# Cxbx-Reloaded Original Xbox Emulator Gets Official 0.1 Release



## Deleted User (Jul 13, 2018)

If you have ever closely followed the Original Xbox scene at any point, you may be aware that emulation for the console is not as up-to-scratch as its competitors.
However, in 2016, developer LukeUsher began a fork of the original Cxbx project (an emulator dating all the way back to 2002) initially to add 64-bit support, but eventually continued to add more fixes and improvements to the point where a brand-new, modern version of the emulator had been initiated, essentially 'rebooting' the project under the alias "Cxbx-Reloaded".

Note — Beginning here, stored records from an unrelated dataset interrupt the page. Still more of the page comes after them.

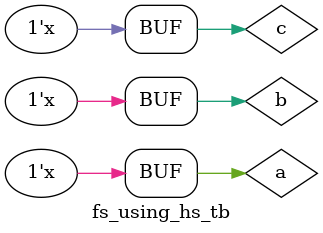
<source format=v>
module fs_using_hs_dut (//https://www.electrically4u.com/wp-content/uploads/2020/07/image-23.png
    output diff,barr,input a,b,c, inout w1,w2,w3,w4,w5
);
    assign w1=a^b;
    assign w2=~a;
    assign w3=b&w2; 
    assign w4=~w1;
    assign w5=w4&c;
    assign diff=w1^c;
    assign barr=w3|w5;

    

endmodule
module fs_using_hs_tb (
   
);
reg a,b,c;
wire diff,barr;

fs_using_hs_dut a1(diff,barr,a,b,c);
initial begin
    a=0;b=0;c=0;
end
   always #5 c=~c;
   always #10 b=~b;
   always #15 a=~a;
endmodule


</source>
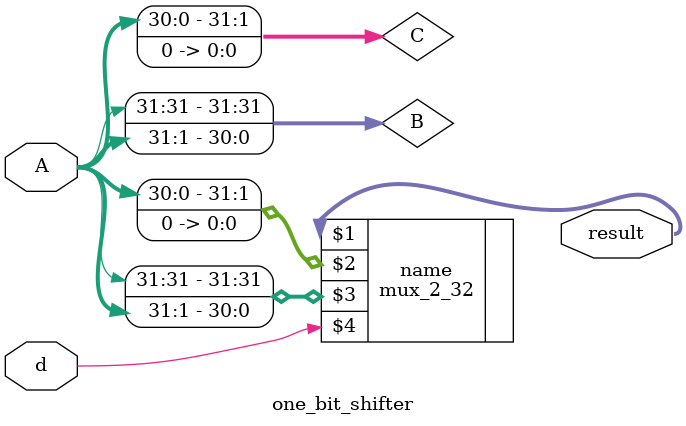
<source format=v>
module one_bit_shifter(A, d, result);
	
	input [31:0] A;
	input d;
	output[31:0] result;
	wire [31:0] B, C;

	assign B[31] = A[31];
	assign B[30] = A[31];
	assign B[29] = A[30];
	assign B[28] = A[29]; 
	assign B[27] = A[28];
	assign B[26] = A[27]; 
	assign B[25] = A[26];
	assign B[24] = A[25]; 
	assign B[23] = A[24];
	assign B[22] = A[23]; 
	assign B[21] = A[22];
	assign B[20] = A[21]; 
	assign B[19] = A[20];
	assign B[18] = A[19]; 
	assign B[17] = A[18];
	assign B[16] = A[17]; 
	assign B[15] = A[16];
	assign B[14] = A[15]; 
	assign B[13] = A[14];
	assign B[12] = A[13]; 
	assign B[11] = A[12];
	assign B[10] = A[11]; 
	assign B[9] = A[10];
	assign B[8] = A[9]; 
	assign B[7] = A[8];
	assign B[6] = A[7]; 
	assign B[5] = A[6];
	assign B[4] = A[5];
	assign B[3] = A[4];
	assign B[2] = A[3]; 
	assign B[1] = A[2];
	assign B[0] = A[1]; 

	assign C[31] = A[30];
	assign C[30] = A[29];
	assign C[29] = A[28];
	assign C[28] = A[27]; 
	assign C[27] = A[26];
	assign C[26] = A[25]; 
	assign C[25] = A[24];
	assign C[24] = A[23]; 
	assign C[23] = A[22];
	assign C[22] = A[21]; 
	assign C[21] = A[20];
	assign C[20] = A[19]; 
	assign C[19] = A[18];
	assign C[18] = A[17]; 
	assign C[17] = A[16];
	assign C[16] = A[15]; 
	assign C[15] = A[14];
	assign C[14] = A[13]; 
	assign C[13] = A[12];
	assign C[12] = A[11]; 
	assign C[11] = A[10];
	assign C[10] = A[9]; 
	assign C[9] = A[8];
	assign C[8] = A[7]; 
	assign C[7] = A[6];
	assign C[6] = A[5]; 
	assign C[5] = A[4];
	assign C[4] = A[3];
	assign C[3] = A[2];
	assign C[2] = A[1]; 
	assign C[1] = A[0];
	assign C[0] = 1'b0; 

	mux_2_32 name(result, C, B, d);

endmodule
</source>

Now 2 years on, Cxbx-R has silently become capable of booting and playing more titles than it ever has before thanks to the efforts of the small Xbox emulation community.
Among some of the most notable Xbox titles working/partially-working through the emulator are Jet Set Radio Future, Burnout, Panzer Dragoon: ORTA, Shenmue 2, Smashing Drive, Dead or Alive 3, Unreal Championship, Unreal II, and the Xbox Dashboard, amongst many other playable/booting games with slight issues of varying degrees of severity.

As a result of this large spike of games now becoming increasingly playable, the project has come out of alpha stage, and is now officially released on its official Github page, marked version 0.1.

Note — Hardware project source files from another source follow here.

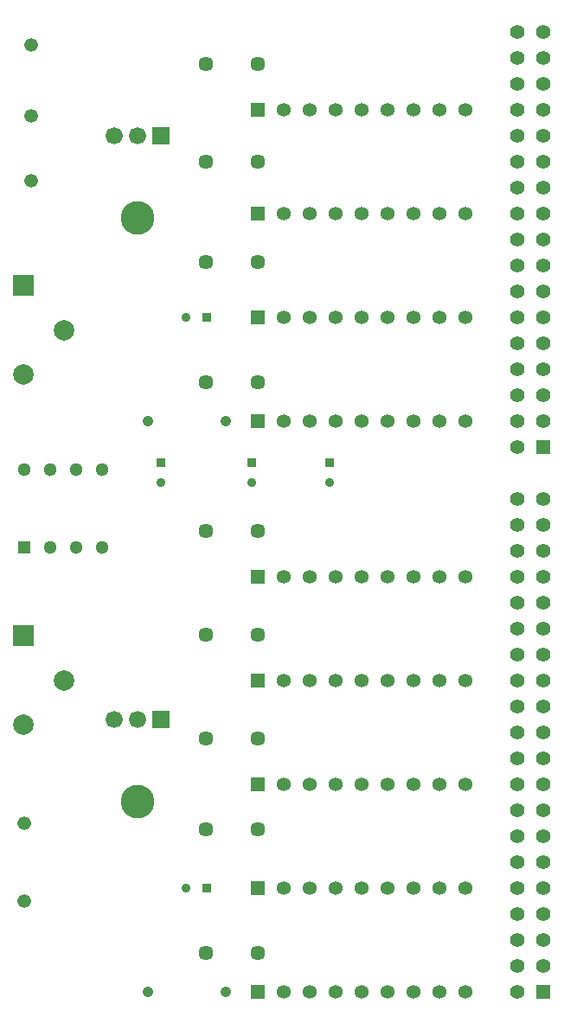
<source format=gbr>
G04 DipTrace 4.3.0.5*
G04 TopPaste.gbr*
%MOMM*%
G04 #@! TF.FileFunction,Paste,Top*
G04 #@! TF.Part,Single*
%ADD43C,3.3*%
%ADD55C,2.0*%
%ADD57R,2.0X2.0*%
%ADD59C,1.3*%
%ADD61R,1.3X1.3*%
%ADD63C,1.324*%
%ADD65C,1.36*%
%ADD67R,1.36X1.36*%
%ADD69C,1.07*%
%ADD71C,1.07*%
%ADD73C,1.68*%
%ADD75R,1.68X1.68*%
%ADD78C,1.4*%
%ADD80R,1.4X1.4*%
%ADD82C,1.45*%
%ADD83C,0.9*%
%ADD84R,0.9X0.9*%
%FSLAX35Y35*%
G04*
G71*
G90*
G75*
G01*
G04 TopPaste*
%LPD*%
D84*
X-2349504Y481000D3*
D83*
X-2349496Y281000D3*
D84*
X-4000503Y481000D3*
D83*
X-4000497Y281000D3*
D84*
X-3111500Y481000D3*
D83*
Y281000D3*
D84*
X-3551250Y-3682996D3*
D83*
X-3751250Y-3683004D3*
D84*
X-3551250Y1905002D3*
D83*
X-3751250Y1904998D3*
D82*
X-3556000Y-3111500D3*
X-3048000D3*
X-3556000Y-4318000D3*
X-3048000D3*
X-3556000Y-1206500D3*
X-3048000D3*
X-3556000Y-190500D3*
X-3048000D3*
X-3556000Y-2222500D3*
X-3048000D3*
X-3556000Y1270000D3*
X-3048000D3*
X-3556000Y2444750D3*
X-3048000D3*
X-3556000Y3429000D3*
X-3048000D3*
X-3556000Y4381500D3*
X-3048000D3*
D80*
X-254500Y635000D3*
D78*
X-508500D3*
X-254500Y889000D3*
X-508500D3*
X-254500Y1143000D3*
X-508500D3*
X-254500Y1397000D3*
X-508500D3*
X-254500Y1651000D3*
X-508500D3*
X-254500Y1905000D3*
X-508500D3*
X-254500Y2159000D3*
X-508500D3*
X-254500Y2413000D3*
X-508500D3*
X-254500Y2667000D3*
X-508500D3*
X-254500Y2921000D3*
X-508500D3*
X-254500Y3175000D3*
X-508500D3*
X-254500Y3429000D3*
X-508500D3*
X-254500Y3683000D3*
X-508500D3*
X-254500Y3937000D3*
X-508500D3*
X-254500Y4191000D3*
X-508500D3*
X-254500Y4445000D3*
X-508500D3*
X-254500Y4699000D3*
X-508500D3*
D80*
X-254000Y-4699000D3*
D78*
X-508000D3*
X-254000Y-4445000D3*
X-508000D3*
X-254000Y-4191000D3*
X-508000D3*
X-254000Y-3937000D3*
X-508000D3*
X-254000Y-3683000D3*
X-508000D3*
X-254000Y-3429000D3*
X-508000D3*
X-254000Y-3175000D3*
X-508000D3*
X-254000Y-2921000D3*
X-508000D3*
X-254000Y-2667000D3*
X-508000D3*
X-254000Y-2413000D3*
X-508000D3*
X-254000Y-2159000D3*
X-508000D3*
X-254000Y-1905000D3*
X-508000D3*
X-254000Y-1651000D3*
X-508000D3*
X-254000Y-1397000D3*
X-508000D3*
X-254000Y-1143000D3*
X-508000D3*
X-254000Y-889000D3*
X-508000D3*
X-254000Y-635000D3*
X-508000D3*
X-254000Y-381000D3*
X-508000D3*
X-254000Y-127000D3*
X-508000D3*
X-254000Y127000D3*
X-508000D3*
D43*
X-4222750Y2873377D3*
Y-2841623D3*
D75*
X-4000500Y-2032000D3*
D73*
X-4229500D3*
X-4458500D3*
D75*
X-4000500Y3683000D3*
D73*
X-4229500D3*
X-4458500D3*
D71*
X-3365500Y-4699000D3*
D69*
X-4127500D3*
D71*
X-3365500Y889011D3*
D69*
X-4127500Y888989D3*
D67*
X-3048001Y-3683030D3*
D65*
X-2794001Y-3683022D3*
X-2540001Y-3683015D3*
X-2286001Y-3683007D3*
X-2032001Y-3683000D3*
X-1778001Y-3682993D3*
X-1524001Y-3682985D3*
X-1270001Y-3682978D3*
X-1016001Y-3682970D3*
D67*
X-3048000Y-4699000D3*
D65*
X-2794000D3*
X-2540000D3*
X-2286000D3*
X-2032000D3*
X-1778000D3*
X-1524000D3*
X-1270000D3*
X-1016000D3*
D67*
X-3048001Y-1651030D3*
D65*
X-2794001Y-1651022D3*
X-2540001Y-1651015D3*
X-2286001Y-1651007D3*
X-2032001Y-1651000D3*
X-1778001Y-1650993D3*
X-1524001Y-1650985D3*
X-1270001Y-1650978D3*
X-1016001Y-1650970D3*
D67*
X-3048001Y-635030D3*
D65*
X-2794001Y-635022D3*
X-2540001Y-635015D3*
X-2286001Y-635007D3*
X-2032001Y-635000D3*
X-1778001Y-634993D3*
X-1524001Y-634985D3*
X-1270001Y-634978D3*
X-1016001Y-634970D3*
D67*
X-3048000Y-2667000D3*
D65*
X-2794000D3*
X-2540000D3*
X-2286000D3*
X-2032000D3*
X-1778000D3*
X-1524000D3*
X-1270000D3*
X-1016000D3*
D67*
X-3048001Y888970D3*
D65*
X-2794001Y888978D3*
X-2540001Y888985D3*
X-2286001Y888993D3*
X-2032001Y889000D3*
X-1778001Y889007D3*
X-1524001Y889015D3*
X-1270001Y889022D3*
X-1016001Y889030D3*
D67*
X-3048000Y1905000D3*
D65*
X-2794000D3*
X-2540000D3*
X-2286000D3*
X-2032000D3*
X-1778000D3*
X-1524000D3*
X-1270000D3*
X-1016000D3*
D67*
X-3048000Y2921000D3*
D65*
X-2794000D3*
X-2540000D3*
X-2286000D3*
X-2032000D3*
X-1778000D3*
X-1524000D3*
X-1270000D3*
X-1016000D3*
D67*
X-3048001Y3936970D3*
D65*
X-2794001Y3936978D3*
X-2540001Y3936985D3*
X-2286001Y3936993D3*
X-2032001Y3937000D3*
X-1778001Y3937007D3*
X-1524001Y3937015D3*
X-1270001Y3937022D3*
X-1016001Y3937030D3*
D63*
X-5270500Y4572000D3*
X-5334000Y-3048000D3*
Y-3810000D3*
X-5270500Y3238500D3*
Y3873500D3*
D61*
X-5333993Y-349257D3*
D59*
X-5079993Y-349252D3*
X-4825993Y-349248D3*
X-4571993Y-349243D3*
X-4572007Y412757D3*
X-4826007Y412752D3*
X-5080007Y412748D3*
X-5334007Y412743D3*
D57*
X-5341513Y-1214003D3*
D55*
X-4945500Y-1650991D3*
X-5341487Y-2088003D3*
D57*
X-5341500Y2215000D3*
D55*
X-4945500Y1778000D3*
X-5341500Y1341000D3*
M02*

</source>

This is the first official release of Cxbx-Reloaded!

Sorry, no change-log this time: As we have never made a stable release in the past, such a change-log would need to cover two years of history, that's a little to big to manage.

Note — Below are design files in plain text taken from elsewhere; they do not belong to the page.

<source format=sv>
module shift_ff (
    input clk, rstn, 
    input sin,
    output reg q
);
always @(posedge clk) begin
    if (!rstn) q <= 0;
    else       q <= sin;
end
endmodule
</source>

We'll make sure to give proper change-logs for all future updates.
 Release on Github
 Game Compatibility


----------



## TotalInsanity4 (Jul 13, 2018)

Now if only Cen64 could get the same treatment


----------



## DinohScene (Jul 26, 2018)

That's actually pretty neat!


----------



## MrCokeacola (Jul 26, 2018)

As a long time member of the xbox scene I can finally say. Bout time.


----------